Uterine Prolapse is when the uterus descends towards or through the opening of the vagina.
The descent of the uterus and the vagina from its normal position is known as prolapse. The cause of prolapse is difficult to understand without knowledge of the anatomy of the pelvic floor and the ligamentary supports of the uterus and the vagina.
Chief Supports of the Uterus
- Condensations of endopelvic fascia-
- Uterosacral ligament,
- Transcervical (Mackenrodti’s) ligaments, and
- Pubo cervical ligament.
2. Pelvic diaphragm formed by the levator ani muscle.
3. Perineal body and the superficial perineal muscles.
The vagina is mainly supported by the vaginal sheath which is a part of the visceral pelvic fascia, and the muscles of the pelvic floor.
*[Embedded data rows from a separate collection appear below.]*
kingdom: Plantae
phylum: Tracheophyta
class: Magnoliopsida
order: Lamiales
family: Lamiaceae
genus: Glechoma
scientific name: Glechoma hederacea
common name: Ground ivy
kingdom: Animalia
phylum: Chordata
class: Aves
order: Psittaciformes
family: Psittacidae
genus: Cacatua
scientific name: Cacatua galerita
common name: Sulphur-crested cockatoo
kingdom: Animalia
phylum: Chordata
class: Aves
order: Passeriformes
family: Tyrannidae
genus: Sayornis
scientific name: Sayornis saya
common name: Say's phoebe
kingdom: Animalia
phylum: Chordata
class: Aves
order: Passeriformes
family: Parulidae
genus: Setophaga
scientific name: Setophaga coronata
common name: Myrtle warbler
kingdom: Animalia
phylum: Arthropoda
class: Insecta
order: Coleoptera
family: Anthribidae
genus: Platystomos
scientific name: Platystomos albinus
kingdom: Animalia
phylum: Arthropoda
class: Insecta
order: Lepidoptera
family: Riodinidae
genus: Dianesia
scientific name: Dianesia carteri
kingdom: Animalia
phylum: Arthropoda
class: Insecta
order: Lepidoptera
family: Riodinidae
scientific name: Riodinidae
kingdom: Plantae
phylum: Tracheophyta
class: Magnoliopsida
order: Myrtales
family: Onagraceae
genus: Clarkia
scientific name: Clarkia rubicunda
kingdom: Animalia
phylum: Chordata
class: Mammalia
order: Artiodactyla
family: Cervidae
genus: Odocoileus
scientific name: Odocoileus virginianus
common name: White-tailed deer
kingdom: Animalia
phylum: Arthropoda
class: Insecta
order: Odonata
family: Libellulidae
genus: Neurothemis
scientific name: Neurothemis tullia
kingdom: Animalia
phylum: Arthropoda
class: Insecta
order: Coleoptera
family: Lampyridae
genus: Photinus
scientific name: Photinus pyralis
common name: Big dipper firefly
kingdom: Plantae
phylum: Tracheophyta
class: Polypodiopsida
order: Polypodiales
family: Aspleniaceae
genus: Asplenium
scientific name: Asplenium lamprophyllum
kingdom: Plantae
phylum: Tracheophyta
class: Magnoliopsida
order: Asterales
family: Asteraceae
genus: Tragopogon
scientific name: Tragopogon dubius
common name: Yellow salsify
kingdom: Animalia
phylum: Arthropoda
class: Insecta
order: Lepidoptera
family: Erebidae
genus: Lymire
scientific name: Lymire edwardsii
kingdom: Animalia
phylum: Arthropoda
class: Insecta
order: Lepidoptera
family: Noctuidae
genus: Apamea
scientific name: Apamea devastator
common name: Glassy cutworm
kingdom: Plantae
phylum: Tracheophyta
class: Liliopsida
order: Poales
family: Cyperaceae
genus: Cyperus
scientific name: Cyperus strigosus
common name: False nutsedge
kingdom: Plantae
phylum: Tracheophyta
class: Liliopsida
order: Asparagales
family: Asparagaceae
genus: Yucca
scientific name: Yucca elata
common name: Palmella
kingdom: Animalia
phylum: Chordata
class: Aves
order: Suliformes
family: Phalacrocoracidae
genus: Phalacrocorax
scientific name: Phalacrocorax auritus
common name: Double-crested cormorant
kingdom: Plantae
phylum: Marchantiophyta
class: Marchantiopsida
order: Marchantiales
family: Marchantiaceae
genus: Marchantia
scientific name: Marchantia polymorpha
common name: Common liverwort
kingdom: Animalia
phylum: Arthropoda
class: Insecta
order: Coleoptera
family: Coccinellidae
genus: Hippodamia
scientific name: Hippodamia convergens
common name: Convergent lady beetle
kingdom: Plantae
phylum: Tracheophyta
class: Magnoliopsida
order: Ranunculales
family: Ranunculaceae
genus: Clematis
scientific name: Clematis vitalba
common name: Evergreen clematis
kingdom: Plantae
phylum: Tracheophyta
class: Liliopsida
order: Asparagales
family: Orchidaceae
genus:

Injury during child birth is generally implicated as the most important factor, but sufficient emphasis must also be given to musculofascial atony which occurs and increases after menopause.
- Congenital or developmental weakness of the supports of the uterus- It causes a nullipaorus type of proplapse. Congenital weakness of supports of uterus is evidenced by a history of easy labours and strong familial incidence. It may be seen in young virgins with spina bifida occulta and split pelvis. The vaginal portion of the cervix is elongated and is the differentiating feature from acquired prolapse where the supra vaginal portion of the cervix elongates. There is no cystocoele or rectocoele. The term nulliparous is a misnomer as this type of prolapse may also be seen in multiparas and after menopause.
- Chronic coughing or straining.
- Chronic constipation.
- Childbirth injuries- The delivery of a child results in injury to the uterosacral and cardinal ligaments, larceration and separation of the levator ani and perineal muscles and thus causes weakness of the uterine supports. Prolonged distention or overstretching of the vagina in the second stage of labour causes stretch and weakness of the vaginal sheath and results in the vaginal wall prolapse. The application of forceps before full dilation of the cervix, unrepaired tears or larceration of the perineal body and passage of a large baby through the birth canal will also predispose to prolapse.
- Inadequate puerperal rehabilitation.
- Rapid succession of pregnancies when the tissues do not regain their original tone before the next pregnancy occurs.
- Atrophy of supporting tissues at the climacteric due to lack of oestrogens.
- Poor abdominal musculature leads to visceroptosis.
Degree of Uterine/Uterovaginal Prolapse (Malpas Classification)
First Degree- The descent of the uterus into the vagina upto the introitus.
Second Degree- The cervix protrudes through the introitus to a varying degree the fundus of the uterus is still in the vagina.
Third Degree- The entire uterus comes below the introitus. The whole vagina or at least its anterior wall is inverted. This is also described as procidentia.
- Pain in the pelvis, abdomen or lower back
- Pain during sex
- Urinary symptoms
- Rectal symptoms
Palliative- It is done in situations where surgery is not advisable as in pregnancy, puerperium, or in women with severe medical disorders which contraindicate surgery. A ring pessary made of polyethylene is preferred over contraindicated surgery. The correct size of the pessary is the largest size which the patient can tolerate without discomfort, and of which she is unaware after wearing. The pessary is compressed into an ellipse and guided through the introitus. The index finger guides the upper end in the posterior fornix so that cervix lies in the ring and the anterior end is allowed to rest above the pubic symphysis. After insertion the patient is asked to strain to see if the pessary remains in position. The patient is advised to take vaginal douche and come for regular check-up and change of pressary after every three months. The long-term use of pessaries can lead to extensive vaginal discharge, vaginal ulcerations and even carcinoma. Hence the pessary cannot be used as a permanent cure.
Preoperative Assessment- General health of the patient is evaluated. Any existing predisposing factors are treated prior to surgery, coexisting urinary tract infection is treated.
The type of operation for prolapse depends on individual features. There is no fixed and the choice of operation is based on the age of the patient, parity, presence of associated abnormalities and the type and degree of prolapse.